Passage »
Friday, November 27, 2009

Happy Thanksgiving!

I don't have much to write. I have phases, sometimes, where my thoughts almost spill over themselves in an effort to be expressed. Then, sometimes, they fly a mile a minute through my mind, but elude my grasp and refuse to escape and be concretely written or typed.
So why force it? Here are some pictures instead. (Supposedly these are worth a thousand words, anyways.)


The ocean is finally completely frozen over. It was a fascinating process to watch and now it's beautiful and desolate, like a snowy desert.

The best part of heavy snowfall is that we can finally use the snow machines!

This is James, Amy, and their little guy Justice. One of the best parts of being in Nome has been getting to know them better! I work with James at the Children's Home. He is also an artist (the Anchorage Museum of Art just bought one of his paintings!) and Amy is one of those people who is so incredibly artsy and creative, that just being near her inspires you to try and create something. :) Even beyond that, though, they're a blast to be with!

Our jolly baby!

A not-so-jolly (but very cute) Kate :(
(I love this picture.)

Activity » Please copy the Thanksgiving post word for word, starting at "The best part of" and ending at "to be with!".

Dataset excerpts »
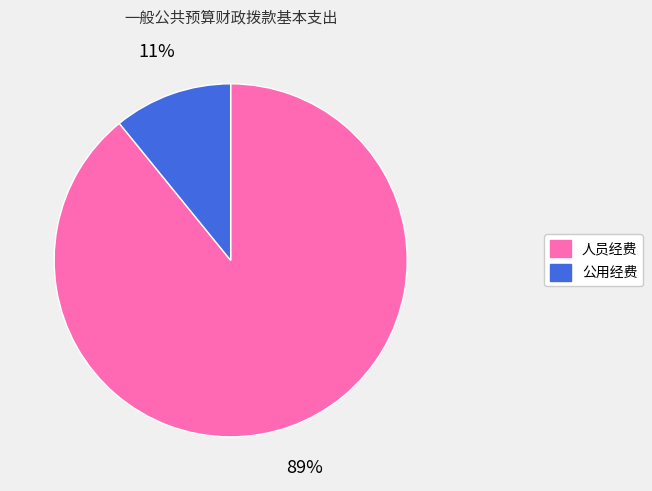

To the nearest percent, what percentage of the pie is 人员经费?

89%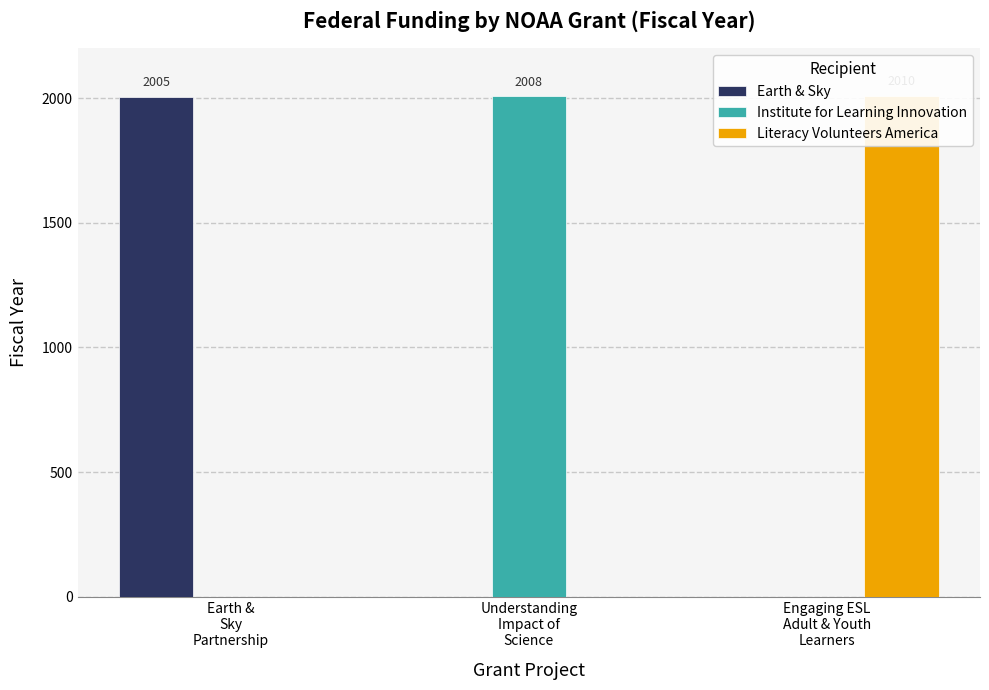

What is the greatest value displayed?

2010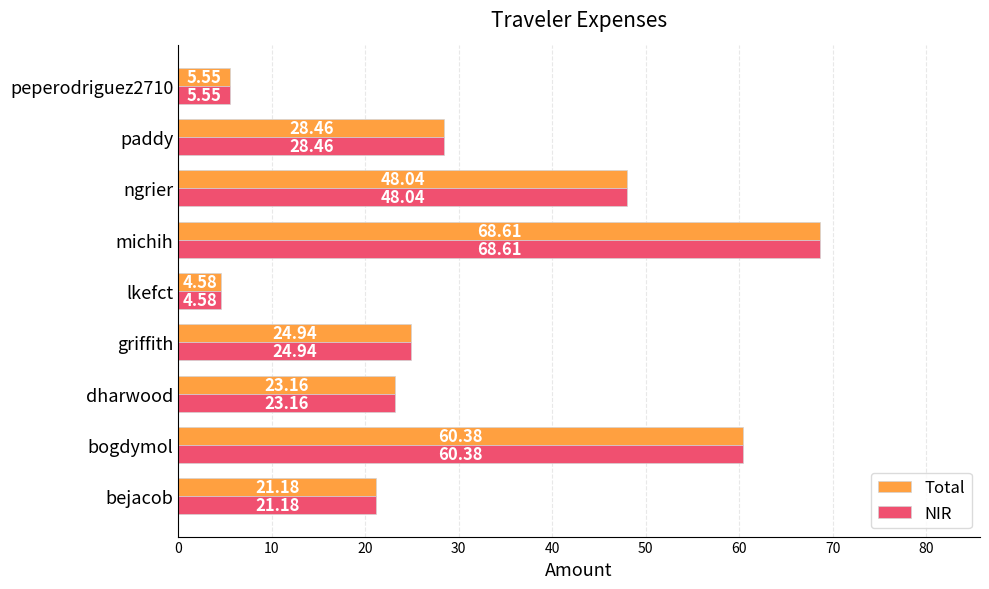

At which label is NIR closest to 36?

paddy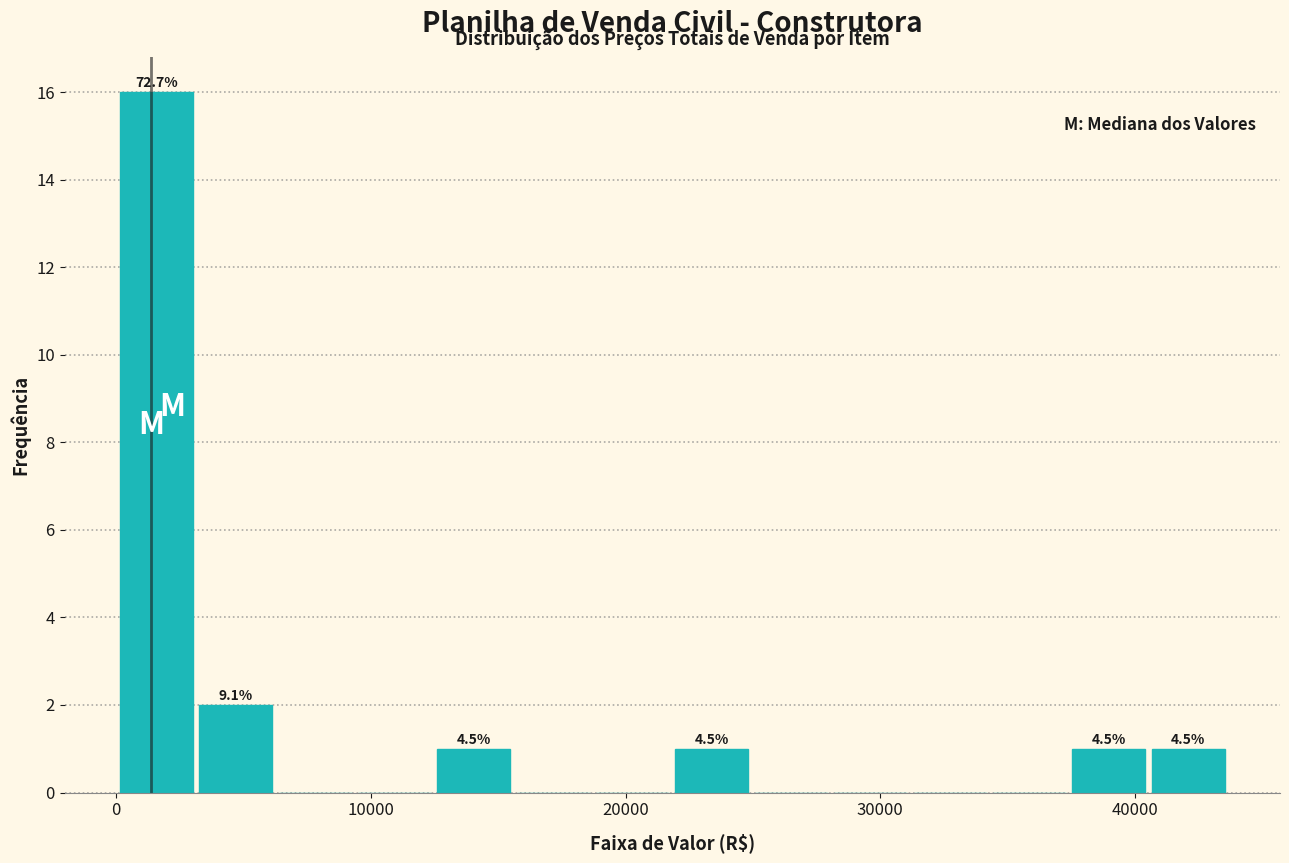

Read against the x-axis, roughly where is the centre of the tallest bar?

2000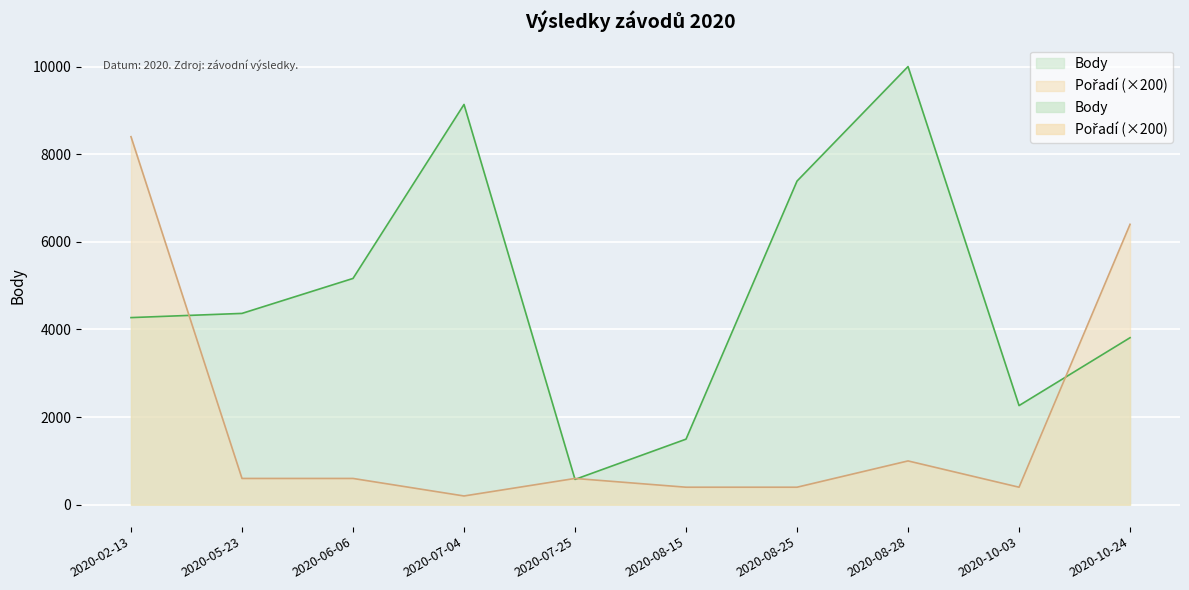

What is the sum of the Pořadí values at 2020-08-25 and 2020-08-28?

1400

Solved exercise »
The best part of heavy snowfall is that we can finally use the snow machines!

This is James, Amy, and their little guy Justice. One of the best parts of being in Nome has been getting to know them better! I work with James at the Children's Home. He is also an artist (the Anchorage Museum of Art just bought one of his paintings!) and Amy is one of those people who is so incredibly artsy and creative, that just being near her inspires you to try and create something. :) Even beyond that, though, they're a blast to be with!